The Monroe County Sheriff’s Office and Monroe County Fire Rescue received its third Trauma Star helicopter Thursday as it touched down at the Sheriff’s Office Aviation Division hangar at the Florida Keys Marathon International Airport at 6:30 p.m.
“We are excited to add this exceptional new aircraft to our fleet,” Sheriff Rick Ramsay said. “The Trauma Star program has saved thousands of lives and greatly improved the quality of life for both residents and tourists in this community. This was the right ship at the right price and it will only improve the program’s life-saving effectiveness.”
The $1.2 million 2001 Sikorsky S-76C+ medically equipped helicopter was purchased in Sweden and shipped to Delaware, where Sheriff’s Office pilots inspected it and then flew it to its new home where it will provide emergency transportation for individuals who are critically injured either by natural causes such as heart attacks or stroke, or by other causes such as vehicle crashes or criminal action.
The new helicopter will serve beside the two other 2002 Sikorsky S-76 helicopters already in service.

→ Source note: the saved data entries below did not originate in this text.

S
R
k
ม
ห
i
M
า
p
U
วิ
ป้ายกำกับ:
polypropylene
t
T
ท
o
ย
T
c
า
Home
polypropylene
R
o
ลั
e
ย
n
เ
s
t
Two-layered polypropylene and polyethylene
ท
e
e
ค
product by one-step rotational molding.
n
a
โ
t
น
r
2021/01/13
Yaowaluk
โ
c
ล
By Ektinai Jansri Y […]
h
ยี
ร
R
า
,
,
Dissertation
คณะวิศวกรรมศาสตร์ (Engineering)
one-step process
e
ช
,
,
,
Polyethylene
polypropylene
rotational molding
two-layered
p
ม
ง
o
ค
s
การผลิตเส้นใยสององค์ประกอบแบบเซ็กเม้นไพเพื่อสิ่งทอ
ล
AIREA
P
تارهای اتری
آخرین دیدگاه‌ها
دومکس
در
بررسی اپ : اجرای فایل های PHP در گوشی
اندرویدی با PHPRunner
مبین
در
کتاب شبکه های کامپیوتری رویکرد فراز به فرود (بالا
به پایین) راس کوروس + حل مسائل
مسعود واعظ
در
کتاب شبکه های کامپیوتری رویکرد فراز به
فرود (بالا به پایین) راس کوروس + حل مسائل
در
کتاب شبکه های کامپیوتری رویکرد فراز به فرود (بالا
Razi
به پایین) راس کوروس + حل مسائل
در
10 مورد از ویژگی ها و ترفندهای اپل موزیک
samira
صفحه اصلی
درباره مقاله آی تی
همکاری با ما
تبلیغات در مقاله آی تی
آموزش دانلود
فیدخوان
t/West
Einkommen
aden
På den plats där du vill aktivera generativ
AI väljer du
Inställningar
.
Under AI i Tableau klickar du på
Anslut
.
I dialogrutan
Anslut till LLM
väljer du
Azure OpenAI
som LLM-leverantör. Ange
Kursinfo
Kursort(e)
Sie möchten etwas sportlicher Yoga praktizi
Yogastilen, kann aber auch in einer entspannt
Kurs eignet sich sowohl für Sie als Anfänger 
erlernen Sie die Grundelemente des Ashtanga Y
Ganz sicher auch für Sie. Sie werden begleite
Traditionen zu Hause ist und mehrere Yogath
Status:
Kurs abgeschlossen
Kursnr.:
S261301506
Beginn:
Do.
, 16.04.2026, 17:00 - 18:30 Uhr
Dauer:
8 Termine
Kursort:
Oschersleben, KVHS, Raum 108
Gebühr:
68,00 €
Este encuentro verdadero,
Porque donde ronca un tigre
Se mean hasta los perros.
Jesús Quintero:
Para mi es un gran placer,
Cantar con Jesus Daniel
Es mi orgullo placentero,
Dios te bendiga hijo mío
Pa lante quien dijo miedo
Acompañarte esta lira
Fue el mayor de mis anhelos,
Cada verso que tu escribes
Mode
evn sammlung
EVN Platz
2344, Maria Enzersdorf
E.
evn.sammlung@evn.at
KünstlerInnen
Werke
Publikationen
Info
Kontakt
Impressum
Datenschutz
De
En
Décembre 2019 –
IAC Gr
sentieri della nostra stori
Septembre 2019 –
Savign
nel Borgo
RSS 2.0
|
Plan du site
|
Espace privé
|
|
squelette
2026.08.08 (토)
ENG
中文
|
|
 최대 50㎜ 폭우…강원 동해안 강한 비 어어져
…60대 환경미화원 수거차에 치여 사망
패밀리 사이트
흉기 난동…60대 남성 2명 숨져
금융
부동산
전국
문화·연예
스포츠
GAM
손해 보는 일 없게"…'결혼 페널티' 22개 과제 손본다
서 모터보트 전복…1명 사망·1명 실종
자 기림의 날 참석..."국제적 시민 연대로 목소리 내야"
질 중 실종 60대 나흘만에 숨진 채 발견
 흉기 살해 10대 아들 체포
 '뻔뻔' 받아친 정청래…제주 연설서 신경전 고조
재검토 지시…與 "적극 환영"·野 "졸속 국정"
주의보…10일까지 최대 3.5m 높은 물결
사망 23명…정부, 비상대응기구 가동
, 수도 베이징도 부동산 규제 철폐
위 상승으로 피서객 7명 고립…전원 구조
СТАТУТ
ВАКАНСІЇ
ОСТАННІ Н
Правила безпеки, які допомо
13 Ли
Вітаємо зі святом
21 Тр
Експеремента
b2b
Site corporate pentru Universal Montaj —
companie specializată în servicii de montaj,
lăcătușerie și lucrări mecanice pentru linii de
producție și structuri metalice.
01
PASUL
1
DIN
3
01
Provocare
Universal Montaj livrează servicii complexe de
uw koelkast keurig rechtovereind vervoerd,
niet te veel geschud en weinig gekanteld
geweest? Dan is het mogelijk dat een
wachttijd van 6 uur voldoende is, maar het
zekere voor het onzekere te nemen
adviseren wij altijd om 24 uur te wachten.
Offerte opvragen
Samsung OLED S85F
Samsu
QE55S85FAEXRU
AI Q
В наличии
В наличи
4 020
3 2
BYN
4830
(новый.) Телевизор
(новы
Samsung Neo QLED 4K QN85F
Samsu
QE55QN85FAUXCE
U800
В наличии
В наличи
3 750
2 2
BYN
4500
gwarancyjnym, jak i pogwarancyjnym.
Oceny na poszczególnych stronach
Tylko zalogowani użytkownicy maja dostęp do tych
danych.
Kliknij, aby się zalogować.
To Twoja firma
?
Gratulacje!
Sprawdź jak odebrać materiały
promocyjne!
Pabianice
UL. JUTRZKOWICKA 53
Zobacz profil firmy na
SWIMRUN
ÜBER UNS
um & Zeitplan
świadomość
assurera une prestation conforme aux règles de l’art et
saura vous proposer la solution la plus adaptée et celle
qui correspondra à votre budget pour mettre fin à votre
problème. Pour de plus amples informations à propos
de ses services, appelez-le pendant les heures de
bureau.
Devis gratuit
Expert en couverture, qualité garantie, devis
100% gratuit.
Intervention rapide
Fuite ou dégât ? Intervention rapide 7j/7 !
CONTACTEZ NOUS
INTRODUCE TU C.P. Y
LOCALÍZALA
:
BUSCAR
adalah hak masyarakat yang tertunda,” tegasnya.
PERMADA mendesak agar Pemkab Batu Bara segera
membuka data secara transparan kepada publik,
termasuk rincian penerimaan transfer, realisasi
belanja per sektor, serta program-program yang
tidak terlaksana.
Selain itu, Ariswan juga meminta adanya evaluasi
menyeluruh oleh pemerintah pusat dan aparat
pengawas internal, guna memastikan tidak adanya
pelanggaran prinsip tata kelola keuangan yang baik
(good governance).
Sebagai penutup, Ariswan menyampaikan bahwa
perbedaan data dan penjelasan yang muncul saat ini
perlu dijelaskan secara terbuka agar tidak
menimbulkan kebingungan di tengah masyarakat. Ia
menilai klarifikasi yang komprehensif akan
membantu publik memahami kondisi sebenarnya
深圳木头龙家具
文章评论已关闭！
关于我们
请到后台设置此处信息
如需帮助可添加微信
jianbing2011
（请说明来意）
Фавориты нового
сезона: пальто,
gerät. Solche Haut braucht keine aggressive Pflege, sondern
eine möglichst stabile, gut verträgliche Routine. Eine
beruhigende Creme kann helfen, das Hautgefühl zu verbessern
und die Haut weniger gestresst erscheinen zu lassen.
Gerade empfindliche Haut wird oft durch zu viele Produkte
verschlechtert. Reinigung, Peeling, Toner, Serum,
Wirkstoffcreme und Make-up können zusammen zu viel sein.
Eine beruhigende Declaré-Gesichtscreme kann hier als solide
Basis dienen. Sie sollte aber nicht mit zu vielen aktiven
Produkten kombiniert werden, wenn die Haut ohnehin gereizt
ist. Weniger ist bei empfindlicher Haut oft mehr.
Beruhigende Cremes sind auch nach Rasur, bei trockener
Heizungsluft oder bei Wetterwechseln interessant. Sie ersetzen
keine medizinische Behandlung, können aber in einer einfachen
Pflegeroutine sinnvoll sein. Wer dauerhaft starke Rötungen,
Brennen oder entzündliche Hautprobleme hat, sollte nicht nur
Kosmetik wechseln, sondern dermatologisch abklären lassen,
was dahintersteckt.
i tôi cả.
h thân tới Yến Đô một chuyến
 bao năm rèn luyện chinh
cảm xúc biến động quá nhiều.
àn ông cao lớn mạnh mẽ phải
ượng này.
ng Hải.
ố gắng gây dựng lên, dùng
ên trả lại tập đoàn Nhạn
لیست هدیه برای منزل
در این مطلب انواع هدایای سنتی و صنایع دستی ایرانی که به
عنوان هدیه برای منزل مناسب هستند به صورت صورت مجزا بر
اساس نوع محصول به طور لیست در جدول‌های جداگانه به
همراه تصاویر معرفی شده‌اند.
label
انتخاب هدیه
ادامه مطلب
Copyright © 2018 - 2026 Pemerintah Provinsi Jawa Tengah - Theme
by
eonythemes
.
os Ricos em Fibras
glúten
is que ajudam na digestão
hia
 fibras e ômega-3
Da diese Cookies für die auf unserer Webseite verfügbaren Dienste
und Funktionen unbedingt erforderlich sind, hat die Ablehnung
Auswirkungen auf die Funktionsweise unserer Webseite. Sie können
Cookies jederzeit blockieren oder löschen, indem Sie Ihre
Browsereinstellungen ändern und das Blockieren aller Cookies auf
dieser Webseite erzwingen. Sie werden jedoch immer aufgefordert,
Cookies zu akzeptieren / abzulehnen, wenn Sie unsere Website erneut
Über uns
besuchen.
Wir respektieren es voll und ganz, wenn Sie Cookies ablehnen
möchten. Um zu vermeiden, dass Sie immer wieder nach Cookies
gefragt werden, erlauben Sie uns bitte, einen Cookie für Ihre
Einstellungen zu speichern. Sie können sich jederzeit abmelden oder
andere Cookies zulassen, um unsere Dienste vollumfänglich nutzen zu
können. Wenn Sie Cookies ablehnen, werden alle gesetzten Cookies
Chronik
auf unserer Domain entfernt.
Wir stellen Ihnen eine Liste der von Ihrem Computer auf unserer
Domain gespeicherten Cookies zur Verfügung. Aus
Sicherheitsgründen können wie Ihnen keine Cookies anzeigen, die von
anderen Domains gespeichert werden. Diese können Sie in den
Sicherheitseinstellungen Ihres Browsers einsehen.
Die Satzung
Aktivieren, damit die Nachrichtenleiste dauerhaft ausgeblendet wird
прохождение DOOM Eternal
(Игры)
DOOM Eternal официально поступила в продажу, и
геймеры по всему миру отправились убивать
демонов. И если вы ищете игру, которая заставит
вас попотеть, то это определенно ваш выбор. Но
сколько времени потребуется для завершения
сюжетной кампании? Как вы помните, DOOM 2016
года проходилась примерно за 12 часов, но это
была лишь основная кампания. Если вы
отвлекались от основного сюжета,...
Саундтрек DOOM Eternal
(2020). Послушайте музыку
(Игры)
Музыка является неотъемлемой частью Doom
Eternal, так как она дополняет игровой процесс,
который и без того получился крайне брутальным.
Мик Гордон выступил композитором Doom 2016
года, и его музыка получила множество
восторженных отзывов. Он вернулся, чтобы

The new helicopter cost about $2.4 million once it was properly configured, shipping costs were added and it was painted, which puts it at roughly the same price as the other two helicopters already in service.
Trauma Star is the only air ambulance service in Monroe County. There are two Trauma Star bases: One in Marathon and another in Key West at the Lower Keys Medical Center on Stock Island. Both bases are staffed around the clock to be ready for launch at a moment’s notice. The third helicopter will greatly enhance fleet readiness as helicopters require maintenance often. When one aircraft is down for such maintenance, the third helicopter will be able to fill that slot, thus keeping both bases filled around the clock.
Since the program began in 2001, Trauma Star has transported more than 5,500 patients to critical care facilities not available in the Florida Keys. Trauma Star is a joint program: The Sheriff’s Office administers it, hires the pilots and maintains the aircraft while Monroe County Fire Rescue flight nurses and paramedics provide critical medical care in flight.
“We are all very excited to take delivery of our third helicopter, said Monroe County Fire Rescue Deputy Fire Chief Steve Hudson. “This third aircraft will allow our Trauma Star team to continue to provide this vital air rescue service to our community with minimal service interruption when one of the aircrafts are out of service for maintenance.”
Safe, rapid air transport is critical in the “Golden Hour," the 60-minute window when the human body can compensate for injury. After that, the chances for recovery diminish significantly. For an island chain that is isolated from the mainland by distance and a busy single highway, Trauma Star saves critical minutes for patients to receive life-saving interventions. These precious minutes saved decrease the loss of heart and brain tissue, which reduces or eliminates permanent disabilities.
Trauma Star’s response is initiated through the Sheriff’s Office Emergency 911 System, and the helicopter often times will land at crash scenes to provide the quickest response to medical facilities in South Florida.
There are no out-of-pocket costs for Monroe County residents who use the life-saving service. In the past, private air ambulances in the Keys have charged county residents tens of thousands of dollars in out-of-pocket costs for transport to mainland hospitals.
Trauma Star is operating in the black despite those no out-of-pocket costs to Monroe County residents: The program’s operational cost was $6.6 million for Fiscal Year 2018. Trauma Star has collected $7.9 million in costs to non-county patients. In Fiscal Year 2017, Trauma Star also operated in the black with $5.6 million in revenues and $4.7 million in operation costs.